[Task requirements] Begin at the line containing "Seconded by: Cr Christine Hamilton-Prime" in the entries below and end at the line containing "That the Metro"; transcribe that range exactly and nothing outside it.

[Data listing]
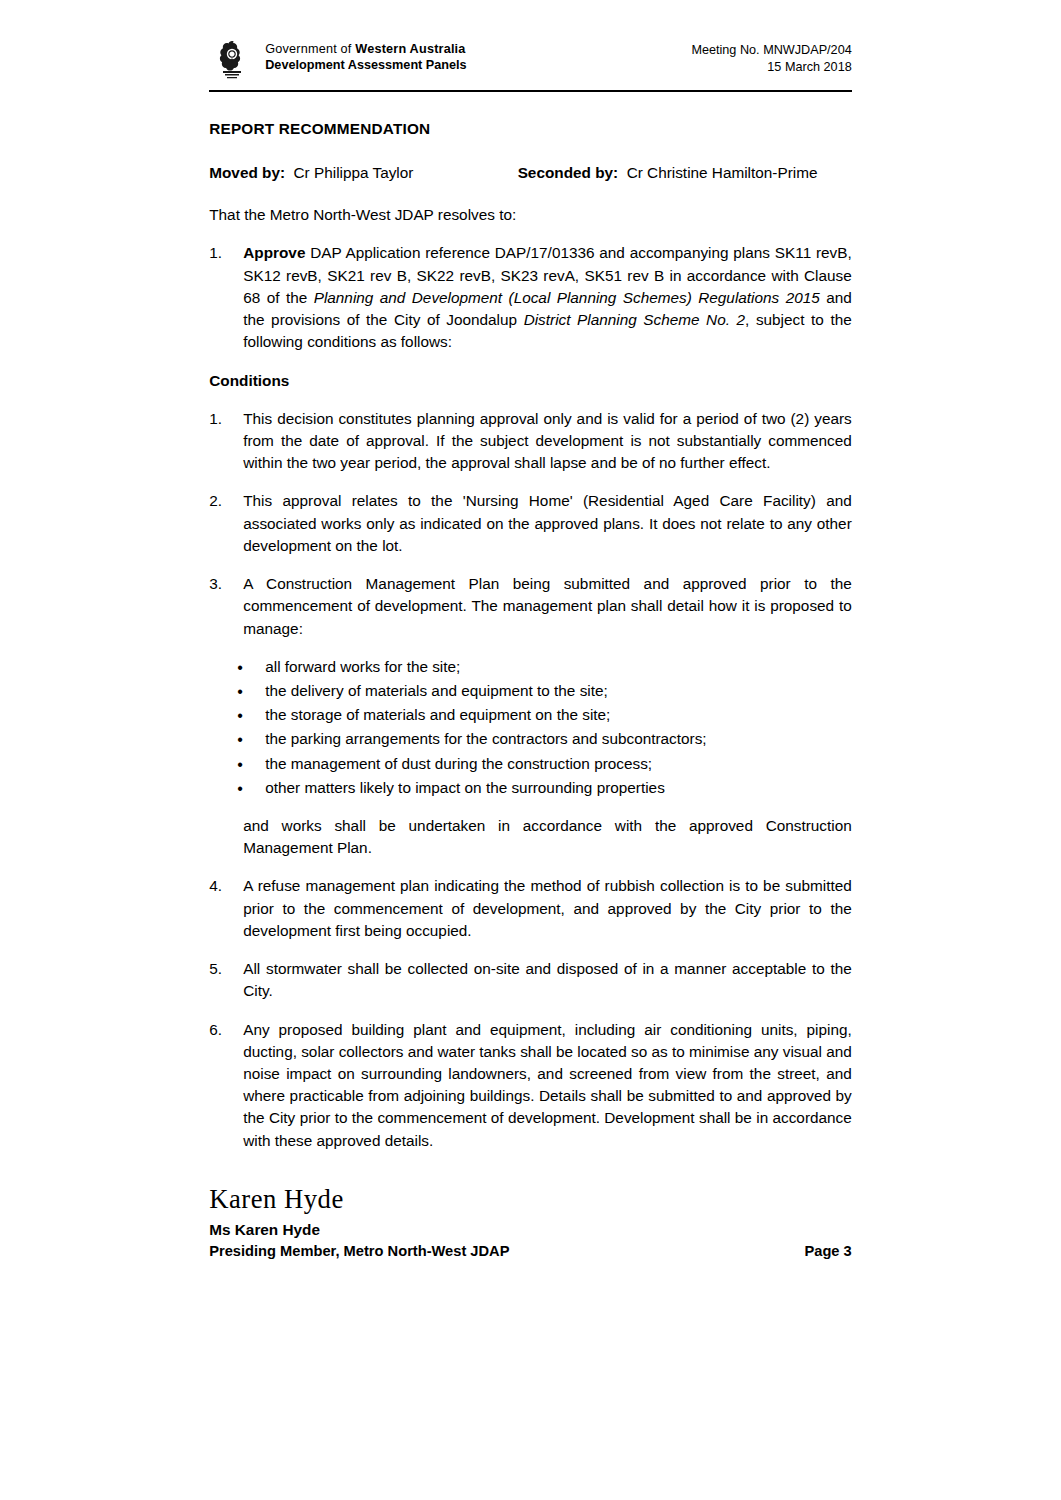Government of Western Australia
Development Assessment Panels
Meeting No. MNWJDAP/204
15 March 2018
REPORT RECOMMENDATION
Moved by: Cr Philippa Taylor
Seconded by: Cr Christine Hamilton-Prime
That the Metro North-West JDAP resolves to:
1. Approve DAP Application reference DAP/17/01336 and accompanying plans SK11 revB, SK12 revB, SK21 rev B, SK22 revB, SK23 revA, SK51 rev B in accordance with Clause 68 of the Planning and Development (Local Planning Schemes) Regulations 2015 and the provisions of the City of Joondalup District Planning Scheme No. 2, subject to the following conditions as follows:
Conditions
1. This decision constitutes planning approval only and is valid for a period of two (2) years from the date of approval. If the subject development is not substantially commenced within the two year period, the approval shall lapse and be of no further effect.
2. This approval relates to the 'Nursing Home' (Residential Aged Care Facility) and associated works only as indicated on the approved plans. It does not relate to any other development on the lot.
3. A Construction Management Plan being submitted and approved prior to the commencement of development. The management plan shall detail how it is proposed to manage:
all forward works for the site;
the delivery of materials and equipment to the site;
the storage of materials and equipment on the site;
the parking arrangements for the contractors and subcontractors;
the management of dust during the construction process;
other matters likely to impact on the surrounding properties
and works shall be undertaken in accordance with the approved Construction Management Plan.
4. A refuse management plan indicating the method of rubbish collection is to be submitted prior to the commencement of development, and approved by the City prior to the development first being occupied.
5. All stormwater shall be collected on-site and disposed of in a manner acceptable to the City.
6. Any proposed building plant and equipment, including air conditioning units, piping, ducting, solar collectors and water tanks shall be located so as to minimise any visual and noise impact on surrounding landowners, and screened from view from the street, and where practicable from adjoining buildings. Details shall be submitted to and approved by the City prior to the commencement of development. Development shall be in accordance with these approved details.
Karen Hyde
Ms Karen Hyde
Presiding Member, Metro North-West JDAP
Page 3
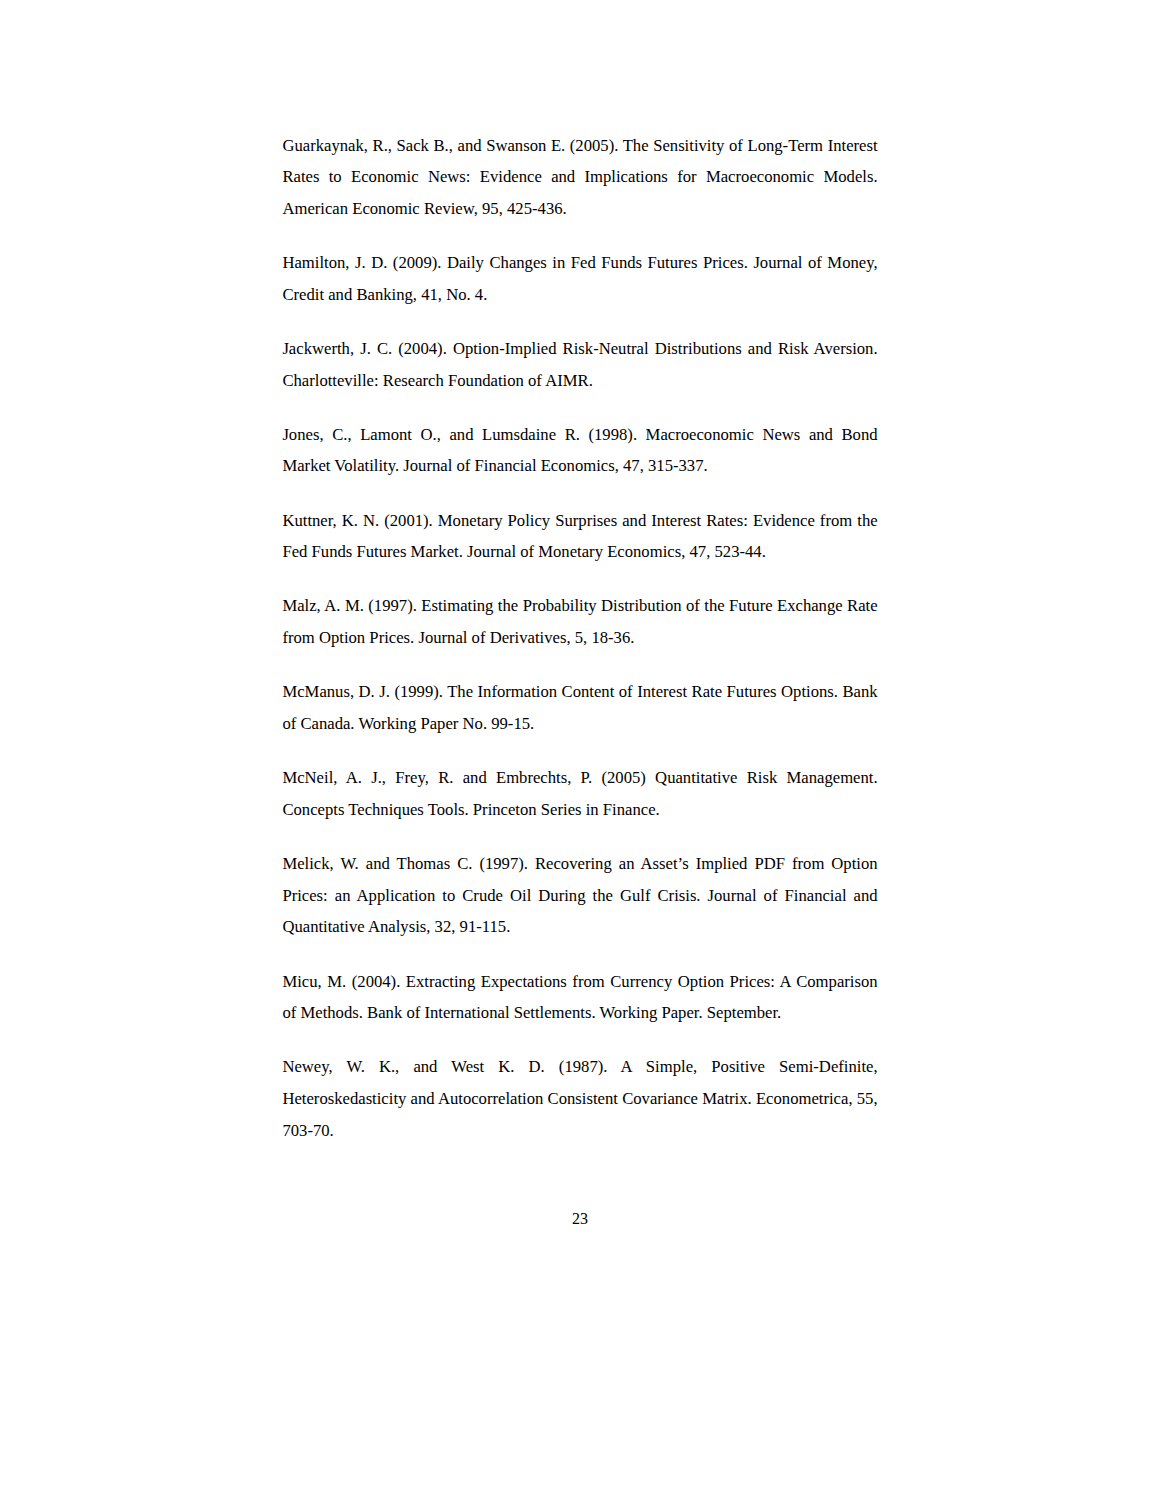Guarkaynak, R., Sack B., and Swanson E. (2005). The Sensitivity of Long-Term Interest Rates to Economic News: Evidence and Implications for Macroeconomic Models. American Economic Review, 95, 425-436.
Hamilton, J. D. (2009). Daily Changes in Fed Funds Futures Prices. Journal of Money, Credit and Banking, 41, No. 4.
Jackwerth, J. C. (2004). Option-Implied Risk-Neutral Distributions and Risk Aversion. Charlotteville: Research Foundation of AIMR.
Jones, C., Lamont O., and Lumsdaine R. (1998). Macroeconomic News and Bond Market Volatility. Journal of Financial Economics, 47, 315-337.
Kuttner, K. N. (2001). Monetary Policy Surprises and Interest Rates: Evidence from the Fed Funds Futures Market. Journal of Monetary Economics, 47, 523-44.
Malz, A. M. (1997). Estimating the Probability Distribution of the Future Exchange Rate from Option Prices. Journal of Derivatives, 5, 18-36.
McManus, D. J. (1999). The Information Content of Interest Rate Futures Options. Bank of Canada. Working Paper No. 99-15.
McNeil, A. J., Frey, R. and Embrechts, P. (2005) Quantitative Risk Management. Concepts Techniques Tools. Princeton Series in Finance.
Melick, W. and Thomas C. (1997). Recovering an Asset’s Implied PDF from Option Prices: an Application to Crude Oil During the Gulf Crisis. Journal of Financial and Quantitative Analysis, 32, 91-115.
Micu, M. (2004). Extracting Expectations from Currency Option Prices: A Comparison of Methods. Bank of International Settlements. Working Paper. September.
Newey, W. K., and West K. D. (1987). A Simple, Positive Semi-Definite, Heteroskedasticity and Autocorrelation Consistent Covariance Matrix. Econometrica, 55, 703-70.
23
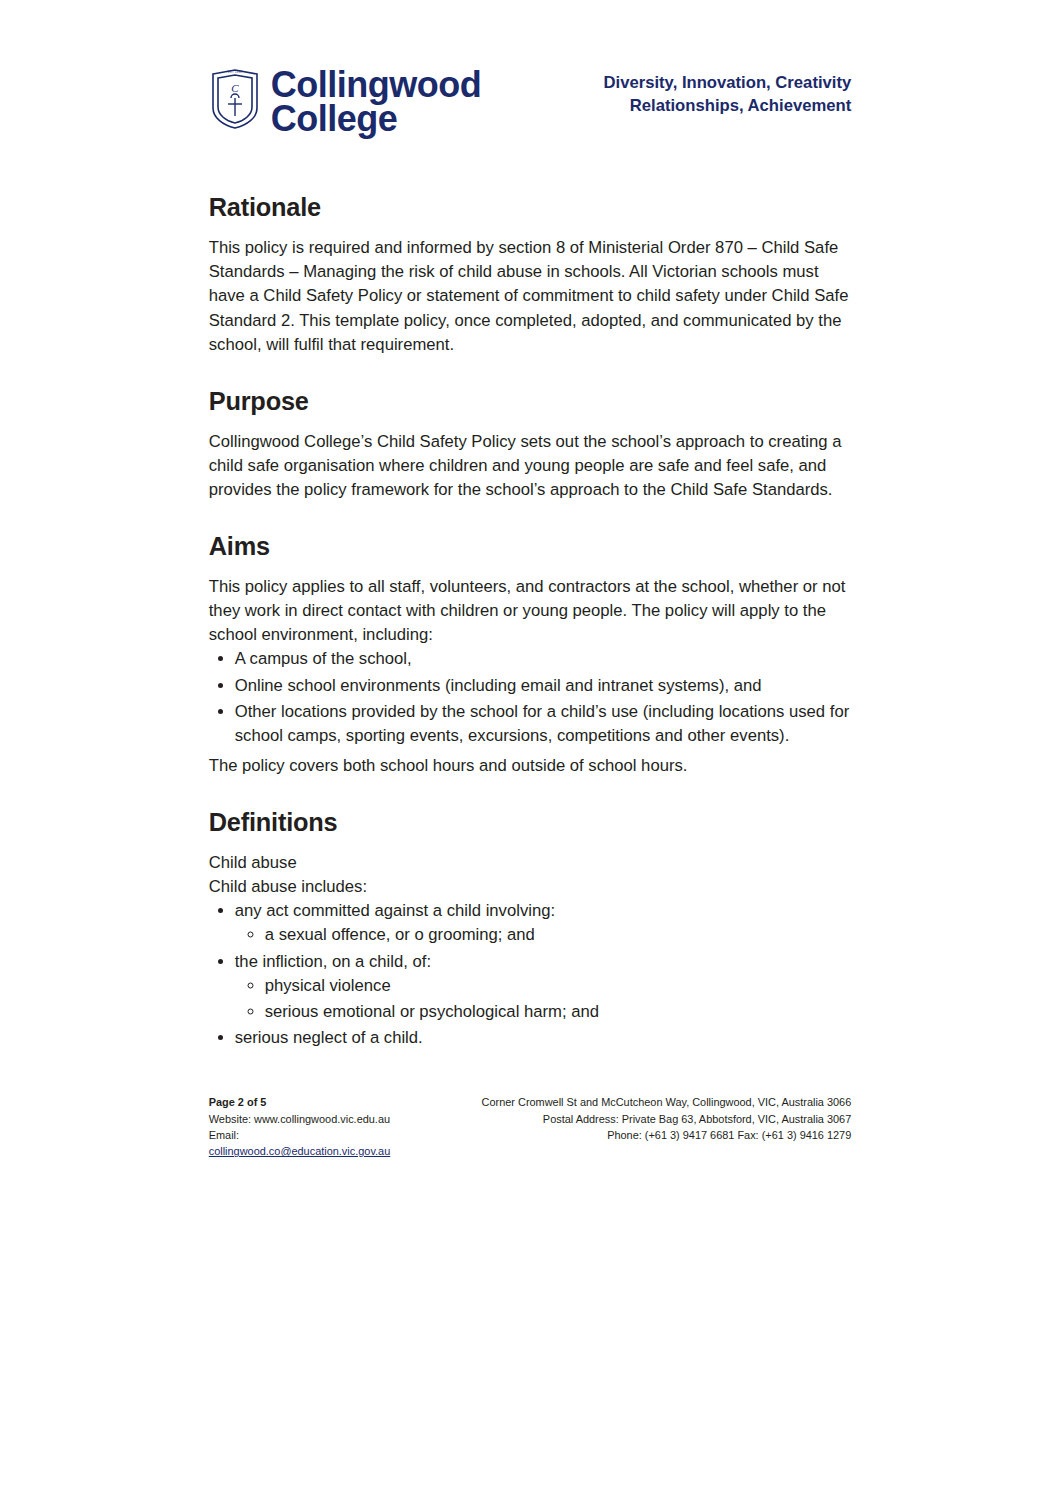C EST 1882
Collingwood College
Diversity, Innovation, Creativity
Relationships, Achievement
Rationale
This policy is required and informed by section 8 of Ministerial Order 870 – Child Safe Standards – Managing the risk of child abuse in schools. All Victorian schools must have a Child Safety Policy or statement of commitment to child safety under Child Safe Standard 2. This template policy, once completed, adopted, and communicated by the school, will fulfil that requirement.
Purpose
Collingwood College’s Child Safety Policy sets out the school’s approach to creating a child safe organisation where children and young people are safe and feel safe, and provides the policy framework for the school’s approach to the Child Safe Standards.
Aims
This policy applies to all staff, volunteers, and contractors at the school, whether or not they work in direct contact with children or young people. The policy will apply to the school environment, including:
A campus of the school,
Online school environments (including email and intranet systems), and
Other locations provided by the school for a child’s use (including locations used for school camps, sporting events, excursions, competitions and other events).
The policy covers both school hours and outside of school hours.
Definitions
Child abuse
Child abuse includes:
any act committed against a child involving:
a sexual offence, or o grooming; and
the infliction, on a child, of:
physical violence
serious emotional or psychological harm; and
serious neglect of a child.
Page 2 of 5
Website: www.collingwood.vic.edu.au
Email:
collingwood.co@education.vic.gov.au
Corner Cromwell St and McCutcheon Way, Collingwood, VIC, Australia 3066
Postal Address: Private Bag 63, Abbotsford, VIC, Australia 3067
Phone: (+61 3) 9417 6681 Fax: (+61 3) 9416 1279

[Task result]
Seconded by: Cr Christine Hamilton-Prime
That the Metro North-West JDAP resolves to:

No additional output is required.